Russia’s Foreign Intelligence Service has accused Ukraine of preparing drone attacks against Russian targets from Latvian territory, in a claim that Riga has rejected as disinformation and which has raised fresh concerns over Moscow’s handling of incidents along NATO’s eastern flank.
The allegation, issued by the service headed by Sergei Naryshkin, claimed that Ukrainian drone units had been deployed to Latvian military sites and were preparing attacks on Russia. It also warned that Latvia’s NATO membership would not protect those whom Moscow described as accomplices. Latvian Foreign Minister Baiba Braže rejected the charge, saying Latvia does not provide its airspace for attacks on Russia, according to The Moscow Times.
The statement follows a series of drone incidents in the Baltic region linked to Russia’s war against Ukraine. In early May, two suspected Ukrainian drones crossed into Latvian airspace from Russia and crashed in Latvia, one of them exploding at an oil storage facility near Rēzekne. Latvian officials said the drones were likely intended for targets in Russia and had crossed the border by accident. No casualties were reported.
The incident produced immediate political consequences in Riga. Defence Minister Andris Sprūds resigned after Prime Minister Evika Siliņa said anti-drone systems had not been deployed quickly enough. Days later, Siliņa herself announced her resignation after the governing coalition collapsed, leaving Latvia in a caretaker phase months before parliamentary elections.
Latvia’s Prime Minister Resigns After Coalition Breaks Over Drone Incidents
Moscow’s accusation therefore lands at a sensitive moment. Latvia is dealing not only with the technical problem of drones entering its airspace, but also with the domestic political effect of those incursions. The Russian claim that Ukraine is using Latvia as a launch platform appears designed to reverse the direction of responsibility: instead of drones entering Latvia from Russian airspace, Moscow is presenting a narrative in which attacks on Russia could be attributed to NATO territory.
The risk is not that the allegation has been substantiated. No public evidence has been presented to support the claim that Ukraine is launching drone strikes from Latvia. The problem is that such a claim could be used to justify a future Russian response framed as retaliation rather than escalation. By alleging that attacks on Russia are being prepared from Latvian territory, Moscow is creating a narrative in which any subsequent move against Latvia could be presented domestically as defensive, rather than as an attack on a NATO member state.
Similar ambiguity has become a recurring feature of the war’s spillover risks. On Tuesday, a NATO jet shot down a suspected Ukrainian drone over Estonia after it apparently strayed into Estonian airspace. Estonia’s defence minister said the drone was likely headed for Russia and had been diverted off course, adding that Ukraine had no permission to use Estonian airspace.

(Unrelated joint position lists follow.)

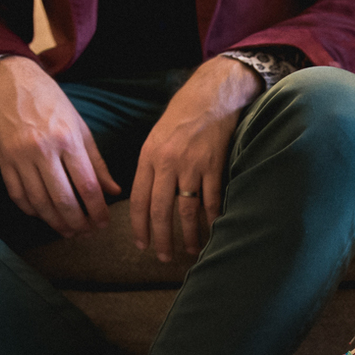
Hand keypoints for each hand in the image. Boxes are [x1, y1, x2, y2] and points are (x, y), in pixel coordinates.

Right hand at [0, 55, 120, 236]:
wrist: (10, 79)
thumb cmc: (51, 102)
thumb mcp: (80, 127)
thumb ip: (97, 162)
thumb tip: (114, 192)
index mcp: (68, 139)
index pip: (88, 186)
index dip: (97, 211)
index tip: (103, 224)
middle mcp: (43, 149)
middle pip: (64, 200)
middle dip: (78, 223)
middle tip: (87, 233)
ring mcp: (20, 156)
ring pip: (40, 203)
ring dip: (56, 222)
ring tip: (68, 231)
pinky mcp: (2, 159)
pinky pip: (18, 195)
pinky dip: (32, 210)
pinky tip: (45, 216)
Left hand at [129, 56, 263, 261]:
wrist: (212, 96)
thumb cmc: (182, 117)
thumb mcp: (156, 138)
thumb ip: (150, 167)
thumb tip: (146, 198)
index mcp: (149, 157)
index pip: (139, 199)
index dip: (139, 226)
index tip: (142, 244)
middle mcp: (168, 163)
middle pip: (161, 210)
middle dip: (161, 238)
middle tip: (163, 257)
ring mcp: (193, 166)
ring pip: (187, 210)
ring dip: (187, 235)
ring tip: (189, 251)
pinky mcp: (215, 166)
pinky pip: (212, 201)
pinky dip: (212, 220)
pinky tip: (212, 232)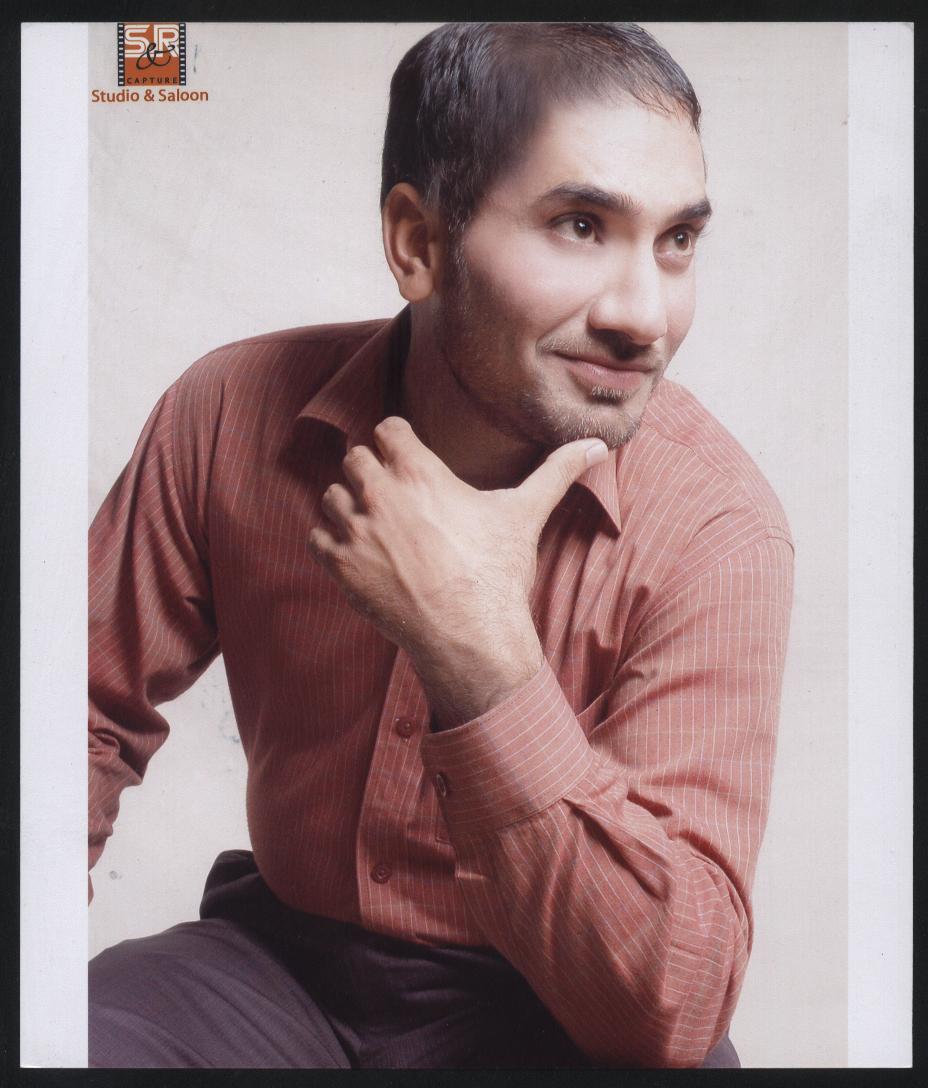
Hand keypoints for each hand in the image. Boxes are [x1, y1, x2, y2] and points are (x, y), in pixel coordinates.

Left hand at [308, 416, 607, 725]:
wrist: (470, 637)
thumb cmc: (497, 573)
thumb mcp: (525, 514)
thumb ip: (557, 472)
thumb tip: (599, 444)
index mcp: (419, 472)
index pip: (387, 428)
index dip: (398, 442)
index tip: (408, 458)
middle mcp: (379, 494)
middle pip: (354, 457)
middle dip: (371, 471)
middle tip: (394, 496)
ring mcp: (355, 532)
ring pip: (331, 496)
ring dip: (348, 505)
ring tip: (376, 526)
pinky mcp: (340, 568)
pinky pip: (316, 538)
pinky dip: (332, 542)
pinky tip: (359, 554)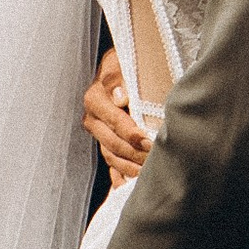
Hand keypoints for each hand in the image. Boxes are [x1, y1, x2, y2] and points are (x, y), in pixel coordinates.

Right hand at [82, 47, 152, 185]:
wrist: (119, 68)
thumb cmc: (124, 63)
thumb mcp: (121, 62)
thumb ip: (120, 78)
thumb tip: (122, 96)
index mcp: (95, 99)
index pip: (115, 122)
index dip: (132, 134)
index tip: (149, 141)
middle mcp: (93, 119)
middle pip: (113, 144)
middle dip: (135, 154)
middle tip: (155, 160)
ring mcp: (98, 134)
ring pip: (112, 158)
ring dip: (131, 168)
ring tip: (150, 173)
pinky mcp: (105, 143)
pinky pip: (111, 166)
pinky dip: (121, 177)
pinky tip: (131, 186)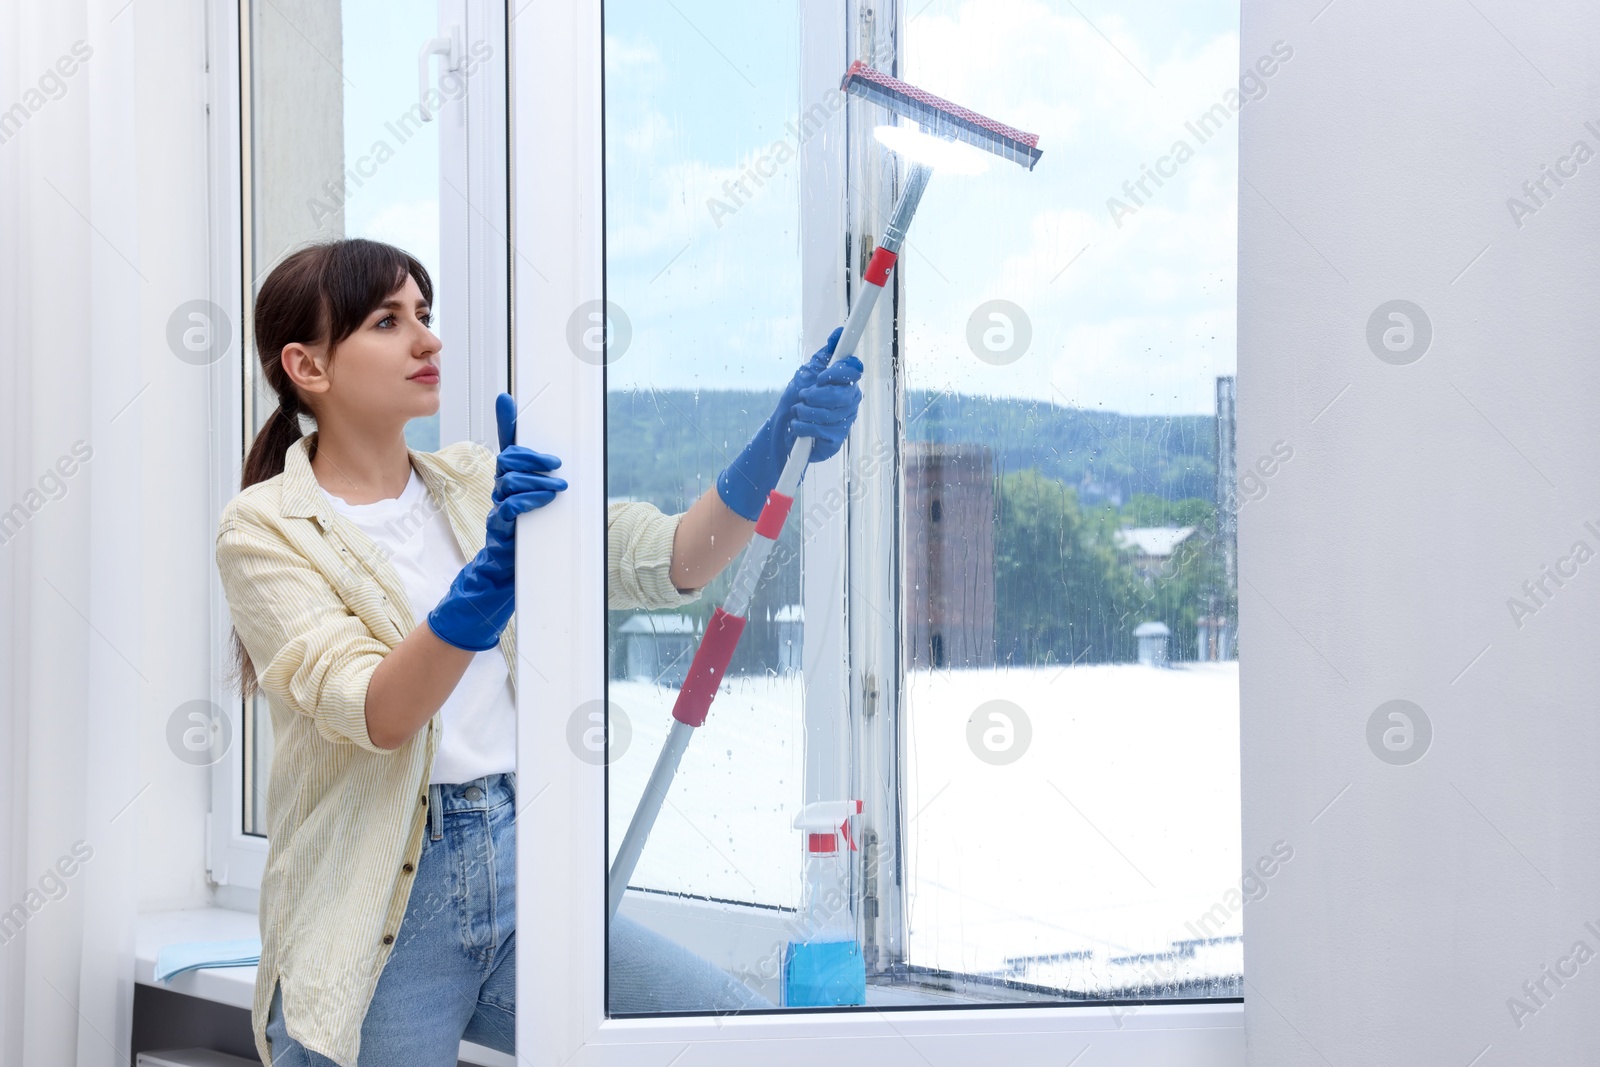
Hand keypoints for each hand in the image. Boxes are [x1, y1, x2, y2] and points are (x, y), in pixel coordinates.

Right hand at [426, 394, 567, 650]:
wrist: (500, 588)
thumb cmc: (524, 551)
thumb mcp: (541, 518)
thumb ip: (547, 495)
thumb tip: (564, 479)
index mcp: (510, 487)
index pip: (508, 448)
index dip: (506, 422)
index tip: (507, 398)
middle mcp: (501, 494)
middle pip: (509, 461)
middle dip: (532, 457)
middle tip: (555, 464)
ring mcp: (498, 512)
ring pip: (509, 481)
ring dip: (535, 480)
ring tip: (557, 487)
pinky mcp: (500, 532)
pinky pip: (508, 509)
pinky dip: (525, 502)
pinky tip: (541, 503)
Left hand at [715, 327, 863, 520]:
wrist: (781, 427)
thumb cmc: (797, 398)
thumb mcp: (809, 371)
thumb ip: (826, 354)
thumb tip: (839, 332)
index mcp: (847, 384)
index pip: (853, 371)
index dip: (835, 374)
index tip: (820, 377)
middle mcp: (850, 403)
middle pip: (840, 395)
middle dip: (815, 395)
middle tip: (803, 396)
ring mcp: (844, 423)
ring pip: (828, 414)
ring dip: (804, 412)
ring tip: (798, 412)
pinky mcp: (835, 442)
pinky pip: (820, 431)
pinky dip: (802, 427)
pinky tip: (798, 426)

For NATO, such incidents create a difficult operational and political problem. The Alliance must distinguish between accidents, electronic-warfare effects, deliberate Russian manipulation, and possible attempts to create a pretext for escalation. In the Baltic states, where borders with Russia are close and airspace is narrow, those distinctions may have to be made quickly and under political pressure.
The Russian statement also fits a broader pattern of signalling against NATO’s eastern members. Moscow has repeatedly sought to portray Western military assistance to Ukraine as direct participation in the war. Extending that claim to alleged Ukrainian operations from Latvian territory would mark a more pointed attempt to connect a NATO state to strikes inside Russia.
That does not mean a Russian strike on Latvia is imminent. Any attack on a NATO member would carry major military and diplomatic consequences, including the possibility of consultations under Article 4 or a more serious collective defence response if the Alliance judged that an armed attack had occurred. NATO has already strengthened its eastern flank following airspace violations and other security incidents affecting its members, as set out in its own material on deterrence and defence.
The immediate issue is therefore one of deterrence and information control. Latvia must strengthen detection and interception capacity, while NATO must avoid allowing Moscow to define accidental or manipulated drone incidents as evidence of Allied aggression. At the same time, the Alliance will have to keep signalling that the Baltic states are not a grey zone in which Russia can test thresholds without consequence.
Russia’s claim may not withstand factual scrutiny, but its political purpose is more important than its evidential basis. It seeks to place Latvia under pressure, complicate support for Ukraine, and test whether NATO’s response to ambiguous incidents remains united. In that sense, the episode is less about a single intelligence statement than about the wider contest over escalation, credibility and deterrence on Europe’s north-eastern frontier.